President Biden’s German Shepards were sent back to Delaware this week after the youngest dog, 3-year-old Major, injured a White House staffer, but the Bidens’ dog trainer told TMZ it’s a “solvable” problem that can be fixed after a bit of training.
“You’re living in a quiet home, just family and friends coming around and you take it from a very calm environment to a very stressful, active, a lot of people you don’t know — do they like dogs? Do they not like dogs?
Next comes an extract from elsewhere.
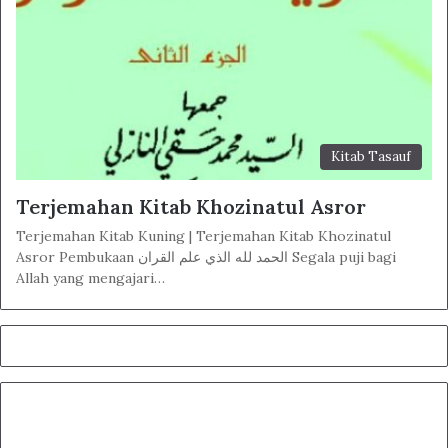
Kitab Tasauf
Terjemahan Kitab Khozinatul Asror
Terjemahan Kitab Kuning | Terjemahan Kitab Khozinatul
Asror Pembukaan الحمد لله الذي علم القران Segala puji bagi
Allah yang mengajari…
And the interactions go from limited to numerous,” Mark Tobin, the Bidens’ dog trainer, explained to TMZ.
“Training is the key with anything that happens,” he continued. “It’s solvable, but it takes two: You have to put the time and effort in there, and go in a little slower this time. … We have to put that dog in that stress, work through the stress, and really try to kind of help this dog calm down and say look, ‘It’s ok, I got ya.'”
White House Press Secretary Jen Psaki said Tuesday that the First Dogs “are still getting acclimated and accustomed to their new surroundings and new people.”
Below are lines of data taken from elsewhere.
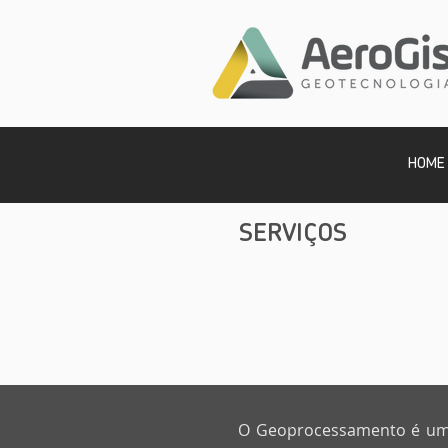
HOME
SERVIÇOS
O Geoprocessamento é um re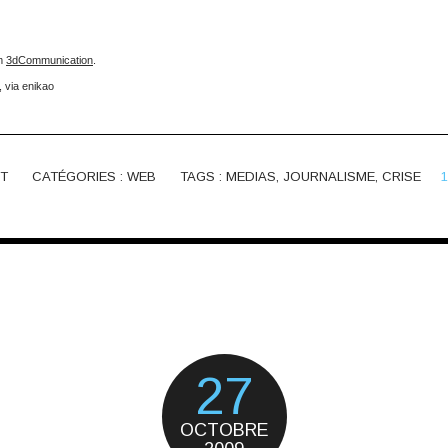
m
3dCommunication
.
, via
enikao
T
CATÉGORIES :
WEB
TAGS :
MEDIAS
,
JOURNALISME
,
CRISE
1
27
OCTOBRE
“On Monday, the first family’s younger dog, Major, was surprised by an unfamiliar person and reacted in a way that resulted in a minor injury to the individual, which was handled by the White House medical unit with no further treatment needed,” she said.
Psaki said the trip back to Delaware was pre-planned though and that the dogs will be returning to the White House soon.
The Bidens adopted Major, 3, from a shelter in 2018. Champ, 13, has been with the family since 2008.
President Biden slipped while playing with Major last November and fractured a bone in his right foot, forcing him to wear a boot for several weeks.
The pups first moved into the White House on Jan. 25 after spending the first days of the Biden administration in Delaware.